### TASK GOAL
Retype the data below word for word, leaving out the pictures.

### SUPPLIED MATERIAL
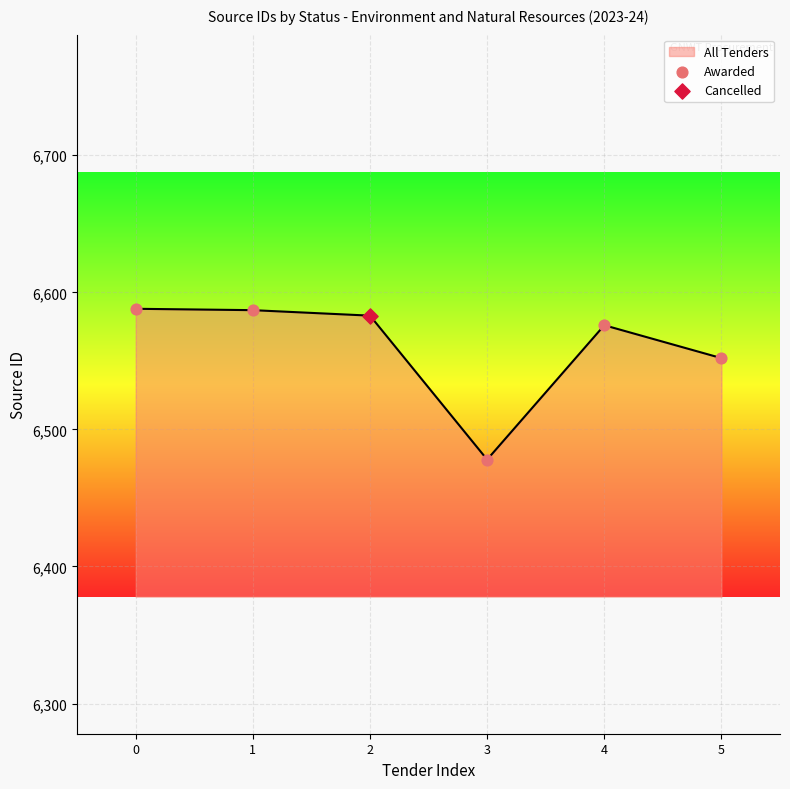

Which has a higher value, 3 or 1?

1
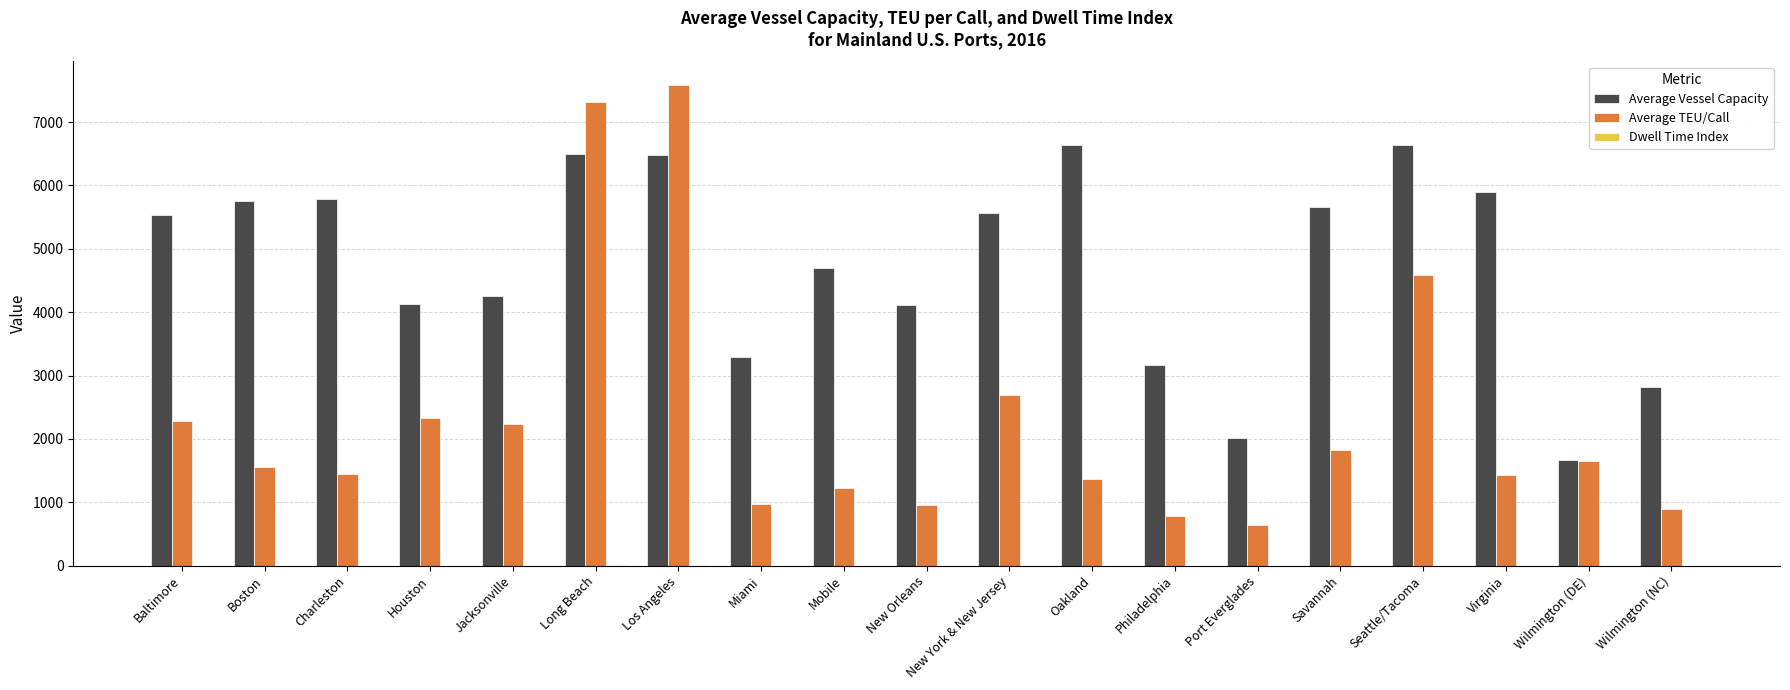

What is the spread (max minus min) of values at Virginia?

5900.0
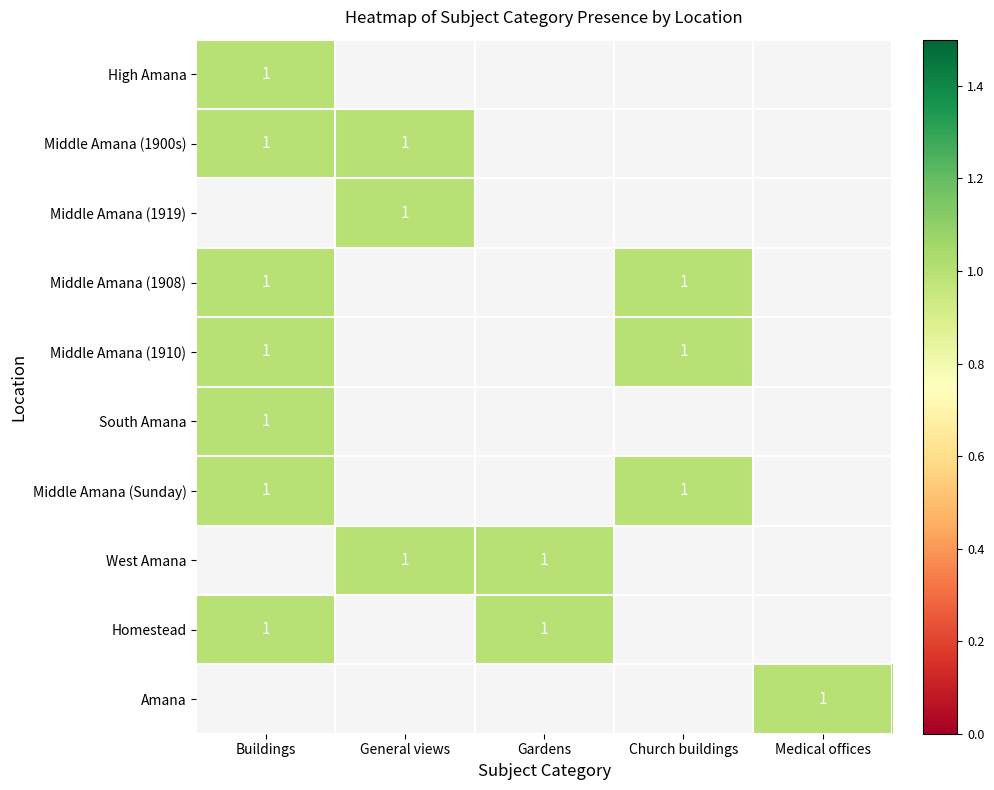

How many values in the West Amana series exceed 0?

2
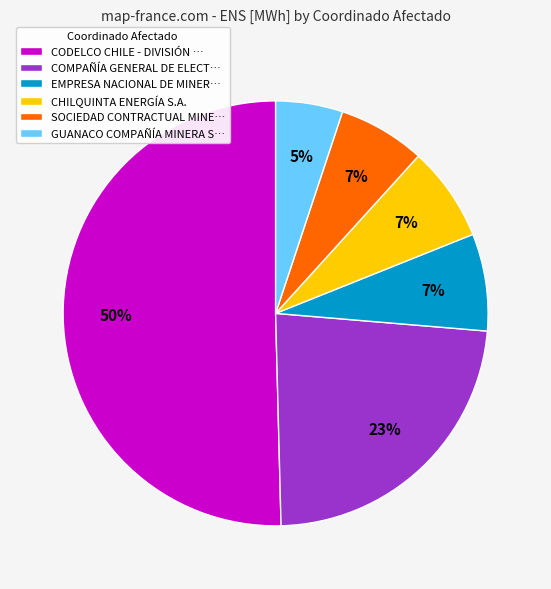

Combined, do COMPAÑÍA GENERAL DE ELECT… and CODELCO CHILE - DIVISIÓN … account for over 50%?

Yes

### FINISHED TASK
Which has a higher value, 3 or 1?

1

What is the spread (max minus min) of values at Virginia?

5900.0

How many values in the West Amana series exceed 0?

2

Combined, do COMPAÑÍA GENERAL DE ELECT… and CODELCO CHILE - DIVISIÓN … account for over 50%?

Yes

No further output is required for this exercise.